Isabelle Bernard, wife of murdered French teacher: 'Secularism is a framework for living well together'
InterviewDominique Bernard's wife has not spoken publicly since her husband's murder in Arras on October 13, 2023. In an interview with Le Monde, she speaks about her husband's values of humanism and tolerance.
As a discreet person, Isabelle Bernard hasn't felt like "opening up" until now. She is the widow of Dominique Bernard, a literature teacher who was murdered by a jihadist terrorist in front of the high school where he worked, in the town of Arras on October 13, 2023. She still prefers not to speak publicly, but she nevertheless decided, a year after the attack, to talk to Le Monde about the values she and her husband had: "Respect for others and the environment, but also freedom of thought, critical thinking, tolerance, knowledge and emancipation through culture."
How do you feel, one year after the tragedy?
I'm not someone who's fallen apart, and I don't want to fall apart. I'm driven by action, I need to move forward with projects. The massive and widespread support I've received from people close to me, from work, from the town authorities and from anonymous people, has helped me a lot. I have been sent several hundred letters. It's my duty to respond to these people who have also suffered.
Dominique's death left a void and a burden. I live with Dominique's emptiness, an emptiness full of happy memories, full of our rich conversations. But I also feel this responsibility, a responsibility that is not a burden, but comes from the fact that Dominique didn't die of an accident or an illness, but of a terrorist attack. He was murdered because he was a teacher and he embodied the Republic. His assassin, Mohammed Mogouchkov, spoke very harshly about France. I need to defend and spread Dominique's humanist values.
What are those values?
Dominique advocated respect for others and the environment, but also freedom of thought, critical thinking, tolerance, knowledge and freedom through culture. Today, the word "freedom" has taken on a different hue for me. Equality, fraternity and secularism too.
Dominique Bernard came from a family of teachers. Why did he choose this profession? What did it mean to him?

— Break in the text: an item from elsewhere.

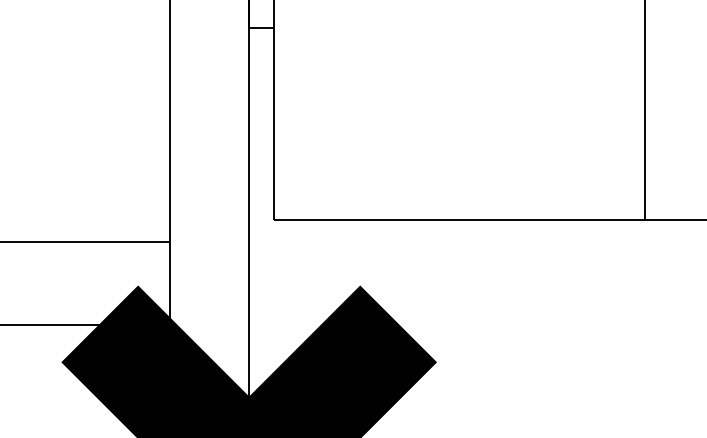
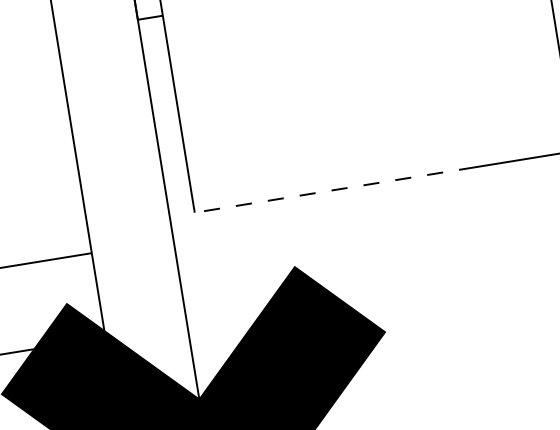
line: (410, 219) -> (335, 189), solid -> dashed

Nothing was more important than books, writing and language. For Dominique, mastery of language meant mastery of thought, and therefore mastery of building the self, of becoming a free individual. He was keen to help his pupils develop their own personality, to give them a taste for reading. In his teaching practice, he liked to use the spoken word. He also had a great sense of humor and enjoyed teasing his pupils. In his classroom, thanks to his highly-developed hearing, he was able to understand students whispering in the back of the class, and sometimes incorporated these stolen snatches of conversation into his lessons.